• _SCOPO DEL COMPITO_:
Prosegui il testo sulla vicenda Ilva di Taranto aggiungendo nuove frasi dopo l'ultima riportata.

Ma Calenda, Galletti e Poletti farebbero vivere i loro figli a Taranto?

Vorrei domandare a tutti i ministri che in queste ore stanno intervento sulla vicenda Ilva, da Poletti a Calenda fino a Galletti: ma voi fareste vivere i vostri figli nel quartiere Tamburi di Taranto?
Ilva Taranto

Vorrei domandare a tutti i ministri che in queste ore stanno intervento sulla vicenda Ilva, da Poletti a Calenda fino a Galletti: ma voi fareste vivere i vostri figli nel quartiere Tamburi di Taranto? In una situazione in cui i bambini non possono andare a scuola a causa dell’inquinamento ambientale che ha causato un aumento della mortalità +21% e di +54% di aumento malattie tumorali (secondo i dati dell’istituto superiore sanità)?

Perché allora continuate a tacere sui danni che il regime di sostanziale prorogatio e sospensione delle leggi di tutela ambientale e sanitaria concesso da anni all’Ilva ha causato per la salute delle cittadine e dei cittadini tarantini? Ricordo che l’ex Ministro dell’ambiente Climi dichiarò che non avrebbe mai permesso a suo nipote di vivere a Taranto, per non mettere a repentaglio la sua vita. Forse il buon senso dovrebbe guidare quanti in queste ore pensano più agli interessi degli imprenditori e meno ai diritti degli tarantini. Senza contare poi che per decreto si è garantita l’immunità penale agli acquirenti dell’Ilva in caso di violazione della legislazione ambientale e sanitaria.

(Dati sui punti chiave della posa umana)
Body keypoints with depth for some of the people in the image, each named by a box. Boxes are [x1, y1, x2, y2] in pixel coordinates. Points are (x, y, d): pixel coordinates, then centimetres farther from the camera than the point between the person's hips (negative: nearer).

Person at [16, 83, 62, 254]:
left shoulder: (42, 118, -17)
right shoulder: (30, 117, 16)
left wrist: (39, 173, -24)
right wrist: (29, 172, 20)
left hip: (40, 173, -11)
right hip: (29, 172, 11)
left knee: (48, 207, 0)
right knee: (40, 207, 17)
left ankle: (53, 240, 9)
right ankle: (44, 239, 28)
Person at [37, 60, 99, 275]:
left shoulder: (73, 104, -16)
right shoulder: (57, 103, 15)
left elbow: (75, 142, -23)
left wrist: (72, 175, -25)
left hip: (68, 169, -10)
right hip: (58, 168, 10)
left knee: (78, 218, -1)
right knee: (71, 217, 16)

• _RISPOSTA_:
In realtà tutti sono consapevoli che la cosa più giusta per i lavoratori dell’Ilva e le famiglie di Taranto è che cessi questa ignobile campagna che ha definito sgradevole il diritto alla salute. Prima erano gli ambientalisti e i comitati dei cittadini, oggi è il Governatore Emiliano, tutti colpevoli di chiedere il rispetto della Costituzione Italiana quando sancisce nell’articolo 32 che ‘La Repubblica tutela la salute come fondamentale diritto dell’individuo e interesse della collettività’. Un diritto che non può essere disatteso.